■ PASSAGE SHOWN
The term "Territory" also shall include Canada, Mexico, Central America, and 
the Caribbean islands and nations, subject to any foreign territory being 
removed,  all or in part, at ECC's option, if Sublicensee has not commenced 
commercial production or sales of Products in such foreign territory prior to 
January 1, 1996. 
 
          (h)  If Sublicensee conducts business and wants to sell Products
outside of the Territory, ECC agrees that it will negotiate in good faith with 
Sublicensee for a

separate non-exclusive sublicense covering a specified geographic area 
outside of the Territory. 
 
     2.   THE SUBLICENSE. 
 
          (a)  ECC hereby grants to Sublicensee a non-exclusive, 
royalty-bearing sublicense (the "Sublicense") to make, use, sell and 
otherwise commercialize the Products solely within the Territory and solely 
within the Field of Use.  The Sublicense shall be irrevocable except as 
specifically provided in this Agreement. 

          (b)  In the event that Sublicensee wishes to sell Food Packages 
which do not fall within the definition of the Field of Use, and which 
incorporate in whole or in part a portion of the Technology, Sublicensee must 
obtain an appropriate license for the same from EKI. 
      
          (c)  Sublicensee shall not have the right to further sublicense, 
assign or transfer the Technology, or any interest in or rights under the 
Sublicense (i) except to an Affiliate or (ii) except with the prior written 
consent of ECC, which consent will not unreasonably be withheld (such 
assignee referred to herein as a "Proper Assignee").  Any such purported 
sublicense or transfer shall be void and shall constitute a breach of a 
material obligations of Sublicensee within the meaning of paragraph 16, 
hereof.  The merger or consolidation of Sublicensee or a Proper Assignee with 
or the sale of substantially all of Sublicensee's or a Proper Assignees' 
assets or equity interest to, any other entity that is not, prior to such 
merger, consolidation or sale, an Affiliate of Sublicensee, whether occurring 
by operation of law or otherwise, shall not be deemed to be an assignment of 
the Technology and is expressly permitted under the terms of this Agreement.

■ SET OF TASKS
A - Answer these questions from the sublicense agreement excerpt:
(i) By what date must Sublicensee have commenced commercial production or sales of Products in a foreign territory to avoid removal of that territory?
(ii) From whom must Sublicensee obtain a license to sell Food Packages that fall outside the Field of Use?
(iii) What term does the excerpt use for an assignee under paragraph 2(c)?
B - Revise the sublicense agreement excerpt starting at "separate non-exclusive sublicense" and ending at "in this Agreement.", substituting "revocable" for "irrevocable".
C - Say whether each statement agrees with the sublicense agreement excerpt:
(i) The Sublicense granted to Sublicensee is exclusive.
(ii) ECC will not unreasonably withhold consent to a transfer.
(iii) A merger of Sublicensee with an entity that is not an Affiliate counts as an assignment of the Technology.

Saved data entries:
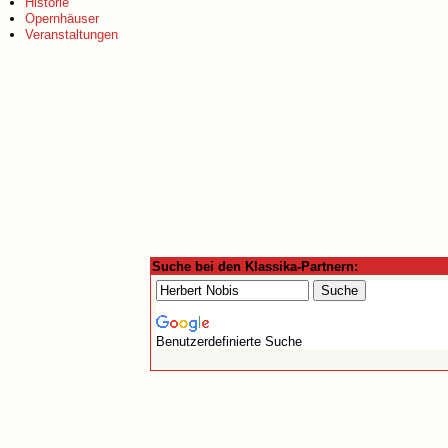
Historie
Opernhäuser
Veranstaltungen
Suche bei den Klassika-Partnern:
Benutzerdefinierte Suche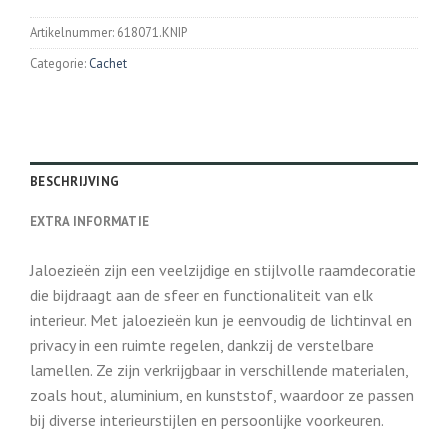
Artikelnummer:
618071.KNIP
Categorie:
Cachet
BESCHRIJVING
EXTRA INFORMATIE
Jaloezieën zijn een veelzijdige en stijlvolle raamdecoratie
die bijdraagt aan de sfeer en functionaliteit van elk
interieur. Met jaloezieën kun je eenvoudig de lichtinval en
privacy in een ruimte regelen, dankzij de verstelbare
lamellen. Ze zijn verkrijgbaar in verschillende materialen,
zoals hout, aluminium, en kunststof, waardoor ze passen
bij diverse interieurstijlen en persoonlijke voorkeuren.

■ TASK-BY-TASK OUTPUTS
A -
(i) January 1, 1996
(ii) EKI
(iii) "Proper Assignee"

B -
separate non-exclusive sublicense covering a specified geographic area 
outside of the Territory. 
 
     2.   THE SUBLICENSE. 
 
          (a)  ECC hereby grants to Sublicensee a non-exclusive, 
royalty-bearing sublicense (the "Sublicense") to make, use, sell and 
otherwise commercialize the Products solely within the Territory and solely 
within the Field of Use.  The Sublicense shall be revocable except as 
specifically provided in this Agreement.

C -
(i) No: "a non-exclusive, royalty-bearing sublicense"
(ii) Yes: "which consent will not unreasonably be withheld"
(iii) No: "shall not be deemed to be an assignment of the Technology"